Islamic Banking - An Ethical Alternative

  • last year
Islamic Banking - An Ethical Alternative

The world’s highest concentration of Muslims is in Southeast Asia. Indonesia alone has 240 million believers, making it the most populous Islamic country in the world. The southeast Asian version of Islam is far more liberal than its counterpart in the Arab states, and as such it seems to play a smaller role in daily life, but it is here that this religion based Islamic Banking concept is showing its most robust growth – figures that Western banks could only dream of. The basics of the system forbid interest charges, require that money only be invested in tangible goods, and proscribe dealings in industries related to pork products, weapons, gambling or pornography.

Another leading role in the overall scheme of things is the belief that a life lived strictly according to the rules of the religion will ultimately help the faithful to a more fulfilled life beyond this earth. “Why wouldn’t I choose an Islamic bank when the infrastructure, the costs, and all of the services are as good as any conventional bank?” is what the modern Muslim will undoubtedly ask.
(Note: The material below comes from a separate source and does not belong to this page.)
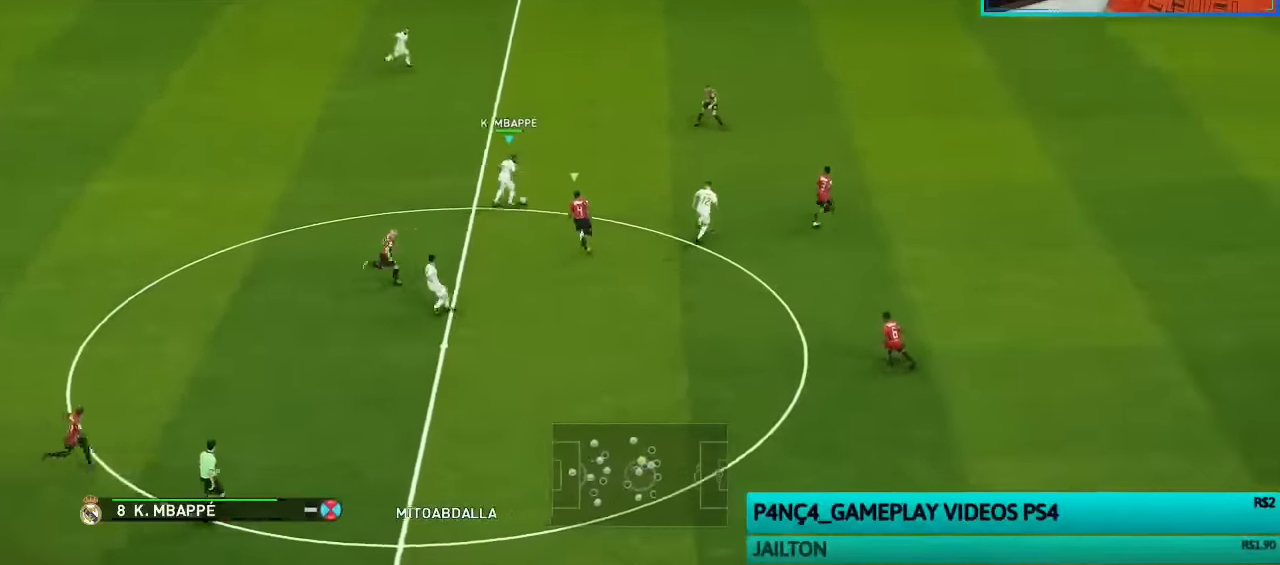
{"buttons": [], "left_stick": "center", "right_stick": "center", "events": [[66, "TRIANGLE", "down"], [166, "TRIANGLE", "up"], [300, "left_stick", "center"]]}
Women taking leading positions at banks, many of them scholars of law or even university professors, are as self-evident nowadays as the Islamic concept of welfare - support of the disadvantaged in the form of interest-free loans, not handouts.

This documentary introduces you to the people who are shaping Asia’s booming economies as well as the ones who are skeptical of Islamic Banking. Is a return to an investment model consisting of goats and gold, as Iqubal Muhaimin suggests, really the solution for avoiding the speculation and catastrophes of our global financial market?